Your assignment: All entries are to be transcribed exactly. Pictures are not part of the copy.

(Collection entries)
★ ★ ★

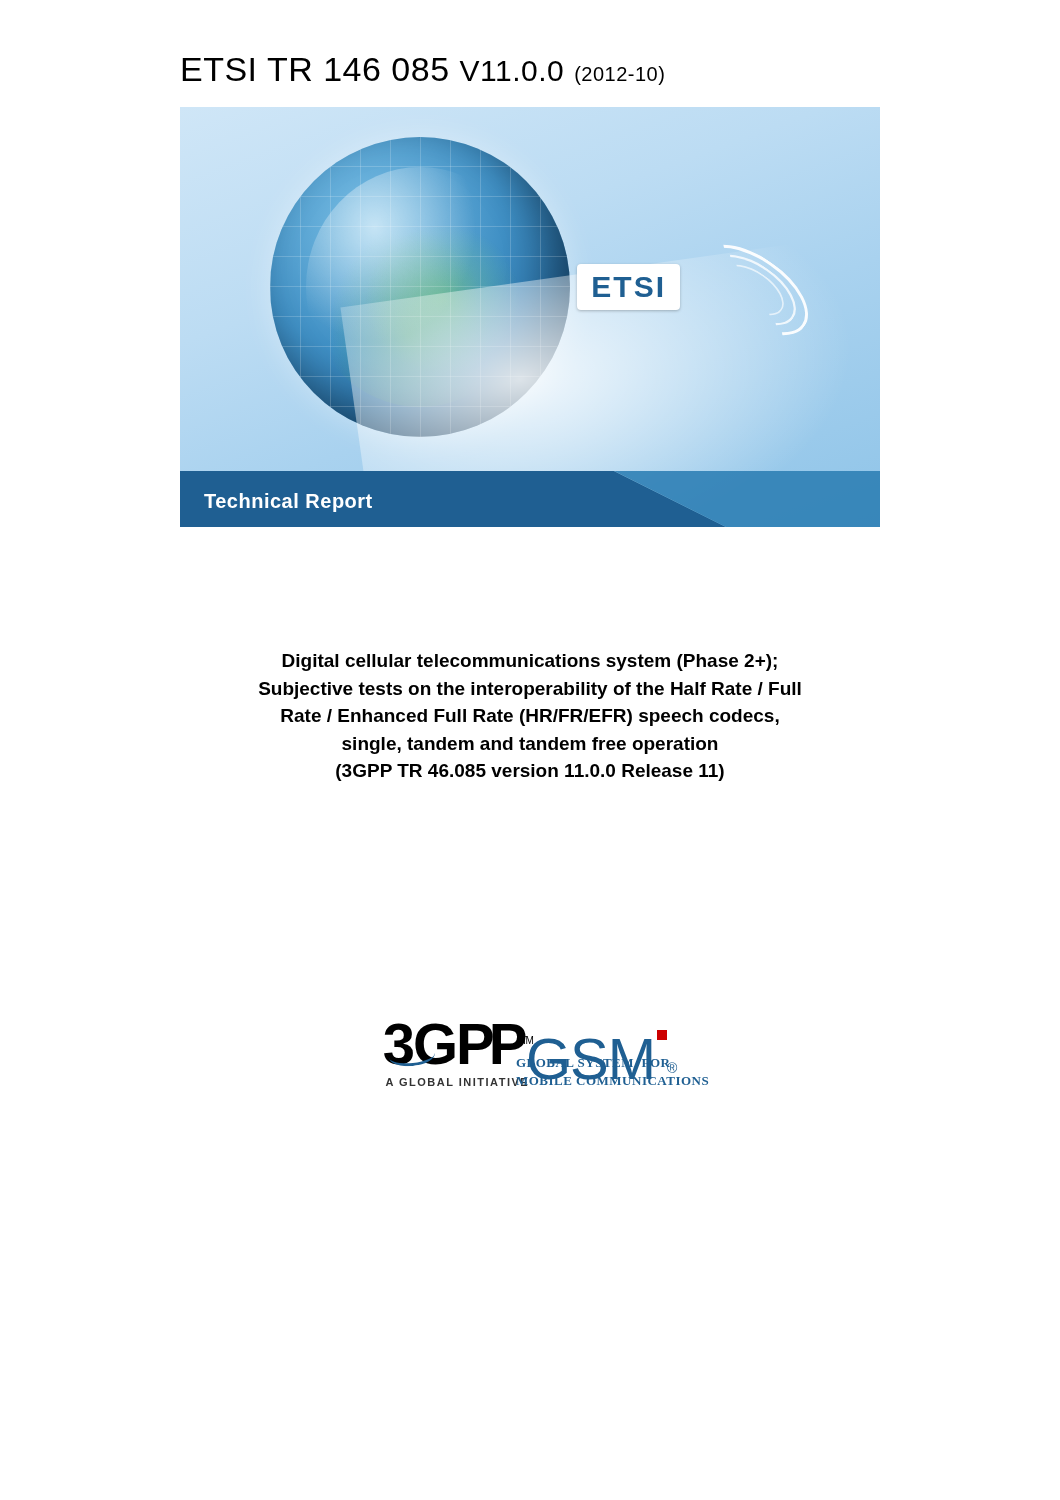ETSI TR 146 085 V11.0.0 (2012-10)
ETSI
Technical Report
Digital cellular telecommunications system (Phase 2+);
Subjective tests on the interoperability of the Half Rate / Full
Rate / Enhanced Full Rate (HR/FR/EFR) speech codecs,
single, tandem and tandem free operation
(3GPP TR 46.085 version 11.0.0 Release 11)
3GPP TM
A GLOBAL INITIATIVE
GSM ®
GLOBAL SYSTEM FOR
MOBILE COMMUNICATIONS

★ ★ ★

Solution to this task:
ETSI TR 146 085 V11.0.0 (2012-10)
ETSI
Technical Report
Digital cellular telecommunications system (Phase 2+);
Subjective tests on the interoperability of the Half Rate / Full
Rate / Enhanced Full Rate (HR/FR/EFR) speech codecs,
single, tandem and tandem free operation
(3GPP TR 46.085 version 11.0.0 Release 11)
3GPP TM
A GLOBAL INITIATIVE
GSM ®
GLOBAL SYSTEM FOR
MOBILE COMMUNICATIONS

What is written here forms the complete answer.